What the task asks: Each record should be given again exactly as it appears, with no image included.
::::::::::
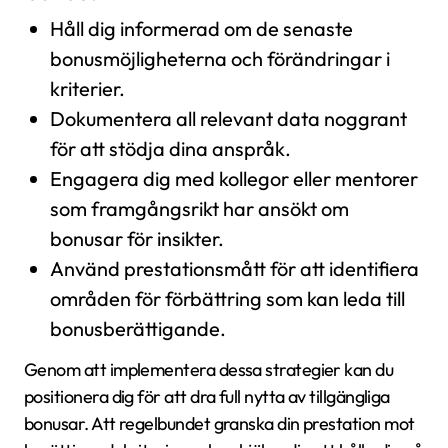
Håll dig informerad om de senaste
bonusmöjligheterna och förändringar i
kriterier.
Dokumentera all relevant data noggrant
för att stödja dina anspråk.
Engagera dig med kollegor eller mentorer
som framgångsrikt har ansökt om
bonusar för insikter.
Använd prestationsmått för att identifiera
områden för förbättring som kan leda till
bonusberättigande.
Genom att implementera dessa strategier kan du
positionera dig för att dra full nytta av tillgängliga
bonusar. Att regelbundet granska din prestation mot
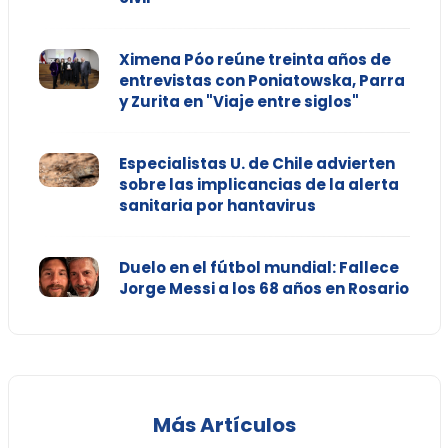
Ximena Póo reúne treinta años de
entrevistas con Poniatowska, Parra
y Zurita en "Viaje entre siglos"
Especialistas U. de Chile advierten
sobre las implicancias de la alerta
sanitaria por hantavirus
Duelo en el fútbol mundial: Fallece
Jorge Messi a los 68 años en Rosario
Más Artículos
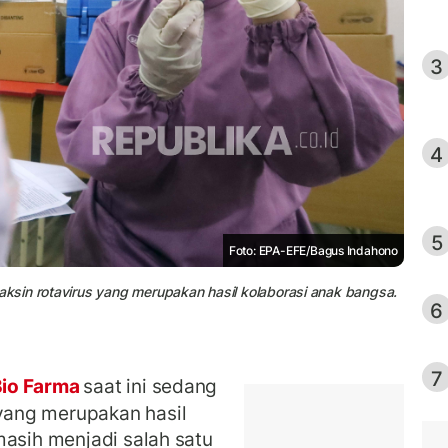
3
4
5
Foto: EPA-EFE/Bagus Indahono
sin rotavirus yang merupakan hasil kolaborasi anak bangsa.
6
7
io Farma
saat ini sedang
yang merupakan hasil
masih menjadi salah satu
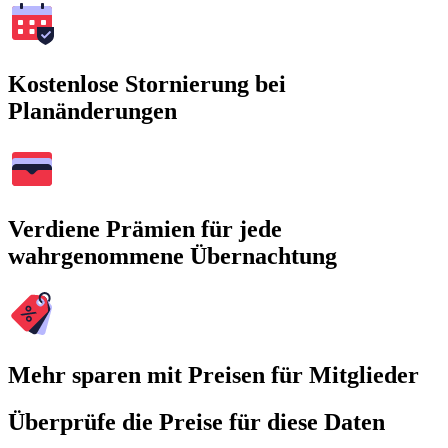
Kostenlose Stornierung bei
Planänderungen
Verdiene Prämien für jede
wahrgenommene Übernachtung
Mehr sparen mit Preisen für Mitglieder
Überprüfe die Preise für diese Daten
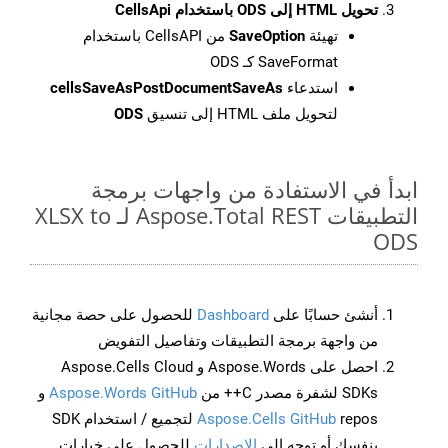
تحويل HTML إلى ODS باستخدام CellsApi
تهيئة
SaveOption
من CellsAPI باستخدام
SaveFormat كـ ODS
استدعاء
cellsSaveAsPostDocumentSaveAs
لتحويل ملف HTML إلى تنسيق
ODS
ابدأ في الاستفادة من واجهات برمجة
التطبيقات Aspose.Total REST لـ XLSX to
ODS
أنشئ حسابًا على
Dashboard
للحصول على حصة مجانية
من واجهة برمجة التطبيقات وتفاصيل التفويض
احصل على Aspose.Words و Aspose.Cells Cloud
SDKs لشفرة مصدر C++ من
Aspose.Words GitHub
و
Aspose.Cells GitHub
repos لتجميع / استخدام SDK
بنفسك أو توجه إلى
الإصدارات
للحصول على خيارات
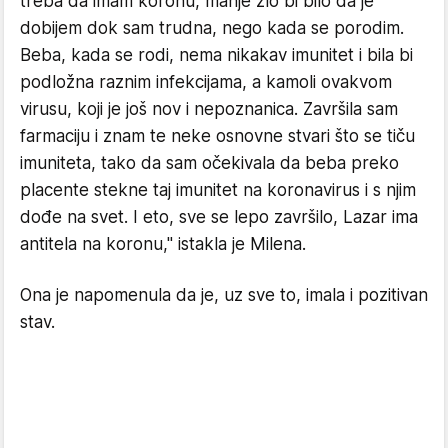
treba da imam koronu, manje zlo bi bilo da je
dobijem dok sam trudna, nego kada se porodim.
Beba, kada se rodi, nema nikakav imunitet i bila bi
podložna raznim infekcijama, a kamoli ovakvom
virusu, koji je još nov i nepoznanica. Završila sam
farmaciju i znam te neke osnovne stvari što se tiču
imuniteta, tako da sam očekivala da beba preko
placente stekne taj imunitet na koronavirus i s njim
dođe na svet. I eto, sve se lepo završilo, Lazar ima
antitela na koronu," istakla je Milena.
Ona je napomenula da je, uz sve to, imala i pozitivan
stav.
::::::::::
Exercise result:
Håll dig informerad om de senaste
bonusmöjligheterna och förändringar i
kriterier.
Dokumentera all relevant data noggrant
för att stödja dina anspråk.
Engagera dig med kollegor eller mentorer
som framgångsrikt har ansökt om
bonusar för insikter.
Använd prestationsmått för att identifiera
områden för förbättring som kan leda till
bonusberättigande.
Genom att implementera dessa strategier kan du
positionera dig för att dra full nytta av tillgängliga
bonusar. Att regelbundet granska din prestation mot
Ximena Póo reúne treinta años de
entrevistas con Poniatowska, Parra
y Zurita en "Viaje entre siglos"
Especialistas U. de Chile advierten
sobre las implicancias de la alerta
sanitaria por hantavirus
Duelo en el fútbol mundial: Fallece
Jorge Messi a los 68 años en Rosario
Más Artículos
3
4
5
Foto: EPA-EFE/Bagus Indahono
sin rotavirus yang merupakan hasil kolaborasi anak bangsa.
6
7
io Farma
saat ini sedang
yang merupakan hasil
masih menjadi salah satu
Kostenlose Stornierung bei
Planänderungen
Verdiene Prämien für jede
wahrgenommene Übernachtung
Mehr sparen mit Preisen für Mitglieder
Überprüfe die Preise für diese Daten
تحويل HTML إلى ODS باستخدام CellsApi
تهيئة
SaveOption
من CellsAPI باستخدام
SaveFormat كـ ODS
استدعاء
cellsSaveAsPostDocumentSaveAs
لتحويل ملف HTML إلى تنسيق
ODS
ابدأ في الاستفادة من واجهات برمجة
التطبيقات Aspose.Total REST لـ XLSX to
ODS
أنشئ حسابًا على
Dashboard
للحصول على حصة مجانية
من واجهة برمجة التطبيقات وتفاصيل التفويض
احصل على Aspose.Words و Aspose.Cells Cloud
SDKs لشفرة مصدر C++ من
Aspose.Words GitHub
و
Aspose.Cells GitHub
repos لتجميع / استخدام SDK
بنفسك أو توجه إلى
الإصدارات
للحصول على خيارات
treba da imam koronu, manje zlo bi bilo da je
dobijem dok sam trudna, nego kada se porodim.
Beba, kada se rodi, nema nikakav imunitet i bila bi
podložna raznim infekcijama, a kamoli ovakvom
virusu, koji je još nov i nepoznanica. Završila sam
farmaciju i znam te neke osnovne stvari što se tiču
imuniteta, tako da sam očekivala da beba preko
placente stekne taj imunitet na koronavirus i s njim
dođe na svet. I eto, sve se lepo završilo, Lazar ima
antitela na koronu," istakla je Milena.
Ona je napomenula da je, uz sve to, imala i pozitivan
stav.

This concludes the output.